# Source text
Robin Kwong in Hong Kong, The Financial Times Limited – August 28 2008

The Hong Kong government has backed away from approving a controversial natural gas terminal in an ecologically sensitive area, in what is seen as its first serious attempt to tackle air pollution in the territory in recent years.

China Light and Power, Hong Kong’s biggest energy company, has long argued that it needed to build an HK$8bn ($1bn) liquid natural gas receiving terminal to ensure a stable future gas supply for the territory.

Having more natural gas was also a prerequisite for improving Hong Kong’s air quality, according to CLP, which said it now had to burn more coal to conserve its dwindling gas supplies.

However, environmental activists claim that the terminal, which CLP proposed to build on two small islands on the edge of Hong Kong’s territorial waters, will endanger marine life, particularly the rare pink dolphins and finless porpoises that are Hong Kong’s only indigenous marine mammals.

Edward Yau, environment secretary, said on Thursday that the need for the terminal was greatly reduced after Hong Kong signed a series of energy deals with Beijing that will ensure a stable supply of gas to the territory for the next 20 years.

Under the agreement, the state-controlled China National Offshore Oil Corporation will renew its supply agreement to Hong Kong for another 20 years, and Petro­china will still study the feasibility of supplying gas to Hong Kong from central Asia via pipeline as well as an LNG terminal that Petro­china is planning to build in neighbouring Shenzhen economic zone.

A senior government official, who preferred to remain anonymous, said the government expected that, with this agreement in place, CLP would increase its use of natural gas from a third of its fuel mix to half, thus improving Hong Kong’s air quality. CLP is the biggest polluter within Hong Kong, though the territory also suffers from pollution generated by factories across the border.

Andrew Brandler, chief executive of CLP, said he welcomed the agreement, but the new supply will only “partly fill the gas shortage being faced by us”.

“Imports of LNG will still be needed to meet our full requirements as our need for clean natural gas continues to grow,” Mr Brandler said.

While the new gas supply is still subject to CLP reaching a commercial agreement with CNOOC and Petrochina, the senior official said it was “an obvious choice” over CLP building its own terminal within Hong Kong.

The lack of government support for a Hong Kong terminal also calls into question a 20-year gas supply deal that CLP had initially agreed on with BG Group, the UK gas company, in June. CLP declined to comment on the impact the latest developments would have for the BG deal.

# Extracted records
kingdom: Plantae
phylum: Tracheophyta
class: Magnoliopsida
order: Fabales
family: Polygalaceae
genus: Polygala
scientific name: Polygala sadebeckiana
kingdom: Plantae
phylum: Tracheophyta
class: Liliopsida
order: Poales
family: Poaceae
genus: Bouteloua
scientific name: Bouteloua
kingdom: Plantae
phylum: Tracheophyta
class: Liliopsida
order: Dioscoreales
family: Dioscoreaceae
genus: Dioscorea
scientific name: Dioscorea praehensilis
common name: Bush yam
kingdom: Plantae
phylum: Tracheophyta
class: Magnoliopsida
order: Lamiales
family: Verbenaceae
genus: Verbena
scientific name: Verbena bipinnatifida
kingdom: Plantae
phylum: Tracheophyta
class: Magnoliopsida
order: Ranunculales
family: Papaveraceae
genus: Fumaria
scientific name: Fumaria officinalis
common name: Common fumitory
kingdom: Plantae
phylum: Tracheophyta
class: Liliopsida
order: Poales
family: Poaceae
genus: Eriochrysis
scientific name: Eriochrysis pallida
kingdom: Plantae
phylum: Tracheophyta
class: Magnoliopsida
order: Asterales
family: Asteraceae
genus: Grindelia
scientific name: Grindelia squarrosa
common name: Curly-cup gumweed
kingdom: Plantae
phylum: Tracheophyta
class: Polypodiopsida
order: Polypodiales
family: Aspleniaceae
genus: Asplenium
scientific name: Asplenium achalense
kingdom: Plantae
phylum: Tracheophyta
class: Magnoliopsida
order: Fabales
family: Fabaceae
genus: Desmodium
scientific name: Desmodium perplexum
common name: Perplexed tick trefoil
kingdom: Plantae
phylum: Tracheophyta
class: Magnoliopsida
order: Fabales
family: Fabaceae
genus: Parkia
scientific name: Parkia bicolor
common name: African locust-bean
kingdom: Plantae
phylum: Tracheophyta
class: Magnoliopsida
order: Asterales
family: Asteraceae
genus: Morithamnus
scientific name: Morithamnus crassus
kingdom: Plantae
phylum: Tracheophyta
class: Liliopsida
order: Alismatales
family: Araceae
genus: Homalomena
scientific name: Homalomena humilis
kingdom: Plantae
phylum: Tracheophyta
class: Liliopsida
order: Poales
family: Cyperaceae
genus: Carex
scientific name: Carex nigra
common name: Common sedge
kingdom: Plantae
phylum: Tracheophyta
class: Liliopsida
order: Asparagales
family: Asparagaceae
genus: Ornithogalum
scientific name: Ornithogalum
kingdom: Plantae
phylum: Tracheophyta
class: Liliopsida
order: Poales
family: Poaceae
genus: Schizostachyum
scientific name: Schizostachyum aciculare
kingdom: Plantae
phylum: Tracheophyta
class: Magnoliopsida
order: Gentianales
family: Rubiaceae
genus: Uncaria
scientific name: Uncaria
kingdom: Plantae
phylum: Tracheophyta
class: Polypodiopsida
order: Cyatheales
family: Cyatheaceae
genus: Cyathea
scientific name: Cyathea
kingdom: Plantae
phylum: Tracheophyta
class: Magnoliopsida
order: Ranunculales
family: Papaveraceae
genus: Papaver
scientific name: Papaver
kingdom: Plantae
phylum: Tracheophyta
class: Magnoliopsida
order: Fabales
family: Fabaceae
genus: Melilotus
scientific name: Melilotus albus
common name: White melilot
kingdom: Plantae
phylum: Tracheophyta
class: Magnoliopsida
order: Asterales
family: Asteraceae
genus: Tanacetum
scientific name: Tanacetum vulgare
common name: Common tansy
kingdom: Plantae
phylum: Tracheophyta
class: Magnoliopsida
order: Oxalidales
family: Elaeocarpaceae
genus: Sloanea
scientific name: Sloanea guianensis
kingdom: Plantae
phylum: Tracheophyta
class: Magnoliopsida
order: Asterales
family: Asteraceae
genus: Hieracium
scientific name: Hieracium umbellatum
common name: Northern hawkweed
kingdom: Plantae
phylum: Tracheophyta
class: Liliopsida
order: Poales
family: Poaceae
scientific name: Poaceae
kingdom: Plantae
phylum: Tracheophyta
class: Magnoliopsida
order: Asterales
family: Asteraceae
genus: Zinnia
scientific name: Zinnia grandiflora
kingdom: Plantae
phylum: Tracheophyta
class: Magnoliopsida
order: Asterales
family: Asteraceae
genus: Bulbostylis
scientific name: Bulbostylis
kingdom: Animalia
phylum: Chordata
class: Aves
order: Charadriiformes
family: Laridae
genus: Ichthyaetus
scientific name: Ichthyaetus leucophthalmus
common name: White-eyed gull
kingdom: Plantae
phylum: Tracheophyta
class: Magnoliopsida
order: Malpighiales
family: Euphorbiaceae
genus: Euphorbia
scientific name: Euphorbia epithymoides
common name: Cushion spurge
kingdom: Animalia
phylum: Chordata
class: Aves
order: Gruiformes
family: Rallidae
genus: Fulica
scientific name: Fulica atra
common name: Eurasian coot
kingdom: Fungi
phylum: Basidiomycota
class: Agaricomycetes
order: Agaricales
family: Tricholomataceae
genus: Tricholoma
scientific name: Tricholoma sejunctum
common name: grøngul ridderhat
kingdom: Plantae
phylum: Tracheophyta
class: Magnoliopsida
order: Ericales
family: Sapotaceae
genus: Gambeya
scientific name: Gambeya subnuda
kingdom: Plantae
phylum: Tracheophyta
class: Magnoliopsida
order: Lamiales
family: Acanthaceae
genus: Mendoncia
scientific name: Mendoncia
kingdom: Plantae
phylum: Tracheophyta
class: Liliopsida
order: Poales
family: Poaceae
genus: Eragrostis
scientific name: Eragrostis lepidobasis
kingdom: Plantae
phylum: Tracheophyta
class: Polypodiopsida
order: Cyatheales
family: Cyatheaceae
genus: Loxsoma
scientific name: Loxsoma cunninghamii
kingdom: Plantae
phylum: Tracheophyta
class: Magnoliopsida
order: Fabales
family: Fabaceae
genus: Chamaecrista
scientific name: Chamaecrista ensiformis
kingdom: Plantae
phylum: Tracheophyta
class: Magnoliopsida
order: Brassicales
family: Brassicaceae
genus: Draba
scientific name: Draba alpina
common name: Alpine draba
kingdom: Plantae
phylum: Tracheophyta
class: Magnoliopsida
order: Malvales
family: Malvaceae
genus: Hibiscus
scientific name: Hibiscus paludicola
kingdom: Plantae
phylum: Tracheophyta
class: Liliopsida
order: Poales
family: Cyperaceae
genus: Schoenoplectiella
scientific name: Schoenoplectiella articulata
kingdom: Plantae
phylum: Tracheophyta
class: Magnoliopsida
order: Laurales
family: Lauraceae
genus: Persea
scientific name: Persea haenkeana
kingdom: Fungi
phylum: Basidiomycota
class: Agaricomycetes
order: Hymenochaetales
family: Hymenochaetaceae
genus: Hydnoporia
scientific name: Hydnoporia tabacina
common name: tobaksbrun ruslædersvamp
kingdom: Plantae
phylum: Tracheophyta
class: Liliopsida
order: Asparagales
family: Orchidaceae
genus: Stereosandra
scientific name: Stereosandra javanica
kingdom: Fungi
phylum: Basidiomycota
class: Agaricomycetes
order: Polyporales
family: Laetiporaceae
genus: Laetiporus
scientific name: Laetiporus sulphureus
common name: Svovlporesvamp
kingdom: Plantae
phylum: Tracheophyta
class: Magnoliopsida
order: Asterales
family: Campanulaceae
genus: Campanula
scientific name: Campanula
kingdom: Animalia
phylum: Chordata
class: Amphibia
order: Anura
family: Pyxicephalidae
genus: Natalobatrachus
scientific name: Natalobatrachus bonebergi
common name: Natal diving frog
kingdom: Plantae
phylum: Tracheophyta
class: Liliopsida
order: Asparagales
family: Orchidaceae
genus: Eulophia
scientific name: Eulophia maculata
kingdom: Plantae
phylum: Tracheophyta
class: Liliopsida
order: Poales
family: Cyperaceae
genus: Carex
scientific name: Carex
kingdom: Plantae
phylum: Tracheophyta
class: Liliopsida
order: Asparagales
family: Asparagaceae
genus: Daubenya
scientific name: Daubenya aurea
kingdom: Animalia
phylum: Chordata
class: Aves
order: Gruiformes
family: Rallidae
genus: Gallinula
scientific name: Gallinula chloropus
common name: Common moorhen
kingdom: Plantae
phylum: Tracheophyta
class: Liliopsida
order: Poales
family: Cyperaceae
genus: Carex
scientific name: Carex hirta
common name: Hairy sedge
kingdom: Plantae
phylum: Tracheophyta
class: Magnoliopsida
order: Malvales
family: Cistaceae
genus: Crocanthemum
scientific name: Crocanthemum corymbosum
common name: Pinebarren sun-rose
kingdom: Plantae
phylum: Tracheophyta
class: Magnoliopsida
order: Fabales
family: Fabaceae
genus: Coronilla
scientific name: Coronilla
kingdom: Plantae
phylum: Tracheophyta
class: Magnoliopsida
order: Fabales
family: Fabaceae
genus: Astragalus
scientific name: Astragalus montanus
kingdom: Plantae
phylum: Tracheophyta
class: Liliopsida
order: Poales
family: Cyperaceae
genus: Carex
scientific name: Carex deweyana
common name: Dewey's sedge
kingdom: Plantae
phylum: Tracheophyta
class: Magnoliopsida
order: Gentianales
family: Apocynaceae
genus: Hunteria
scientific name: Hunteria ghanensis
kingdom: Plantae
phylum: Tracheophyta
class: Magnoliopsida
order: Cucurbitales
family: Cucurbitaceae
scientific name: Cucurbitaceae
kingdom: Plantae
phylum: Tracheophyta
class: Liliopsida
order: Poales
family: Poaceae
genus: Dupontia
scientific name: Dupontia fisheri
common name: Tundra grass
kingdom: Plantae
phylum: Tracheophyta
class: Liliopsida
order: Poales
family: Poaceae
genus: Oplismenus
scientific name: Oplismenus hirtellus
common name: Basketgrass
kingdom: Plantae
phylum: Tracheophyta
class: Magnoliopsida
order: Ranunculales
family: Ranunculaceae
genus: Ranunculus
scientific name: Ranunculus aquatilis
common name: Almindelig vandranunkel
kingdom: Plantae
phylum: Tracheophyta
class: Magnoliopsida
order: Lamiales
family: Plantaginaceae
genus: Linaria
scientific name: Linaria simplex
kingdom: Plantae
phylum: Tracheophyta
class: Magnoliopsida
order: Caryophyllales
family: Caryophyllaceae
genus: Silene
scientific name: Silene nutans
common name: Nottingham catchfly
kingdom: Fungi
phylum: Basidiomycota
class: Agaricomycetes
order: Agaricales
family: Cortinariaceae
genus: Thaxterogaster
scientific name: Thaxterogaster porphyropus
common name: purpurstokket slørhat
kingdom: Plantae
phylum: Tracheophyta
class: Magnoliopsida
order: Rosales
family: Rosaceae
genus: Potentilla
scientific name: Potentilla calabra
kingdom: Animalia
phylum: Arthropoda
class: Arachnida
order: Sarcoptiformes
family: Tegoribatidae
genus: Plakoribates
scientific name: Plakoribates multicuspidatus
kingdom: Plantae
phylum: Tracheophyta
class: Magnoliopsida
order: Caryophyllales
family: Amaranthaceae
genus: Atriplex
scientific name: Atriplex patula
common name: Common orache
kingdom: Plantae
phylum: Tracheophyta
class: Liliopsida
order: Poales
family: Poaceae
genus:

# What to do
1 – List every energy or gas company named in the gas terminal article.
2 – Answer from the gas terminal article:
(a) What would the proposed liquid natural gas receiving terminal cost?
(b) Which animals are Hong Kong's only indigenous marine mammals?
(c) For how many years will the energy deals with Beijing ensure a stable gas supply to Hong Kong?
3 – Write out the part of the gas terminal article starting at "The Hong Kong" and ending at "for the territory.".

# Solutions to the problems
1 – China Light and Power (CLP), China National Offshore Oil Corporation (CNOOC), Petrochina, BG Group

2 –
(a) HK$8bn ($1bn)
(b) The rare pink dolphins and finless porpoises
(c) 20 years

3 –
The Hong Kong government has backed away from approving a controversial natural gas terminal in an ecologically sensitive area, in what is seen as its first serious attempt to tackle air pollution in the territory in recent years.

China Light and Power, Hong Kong’s biggest energy company, has long argued that it needed to build an HK$8bn ($1bn) liquid natural gas receiving terminal to ensure a stable future gas supply for the territory.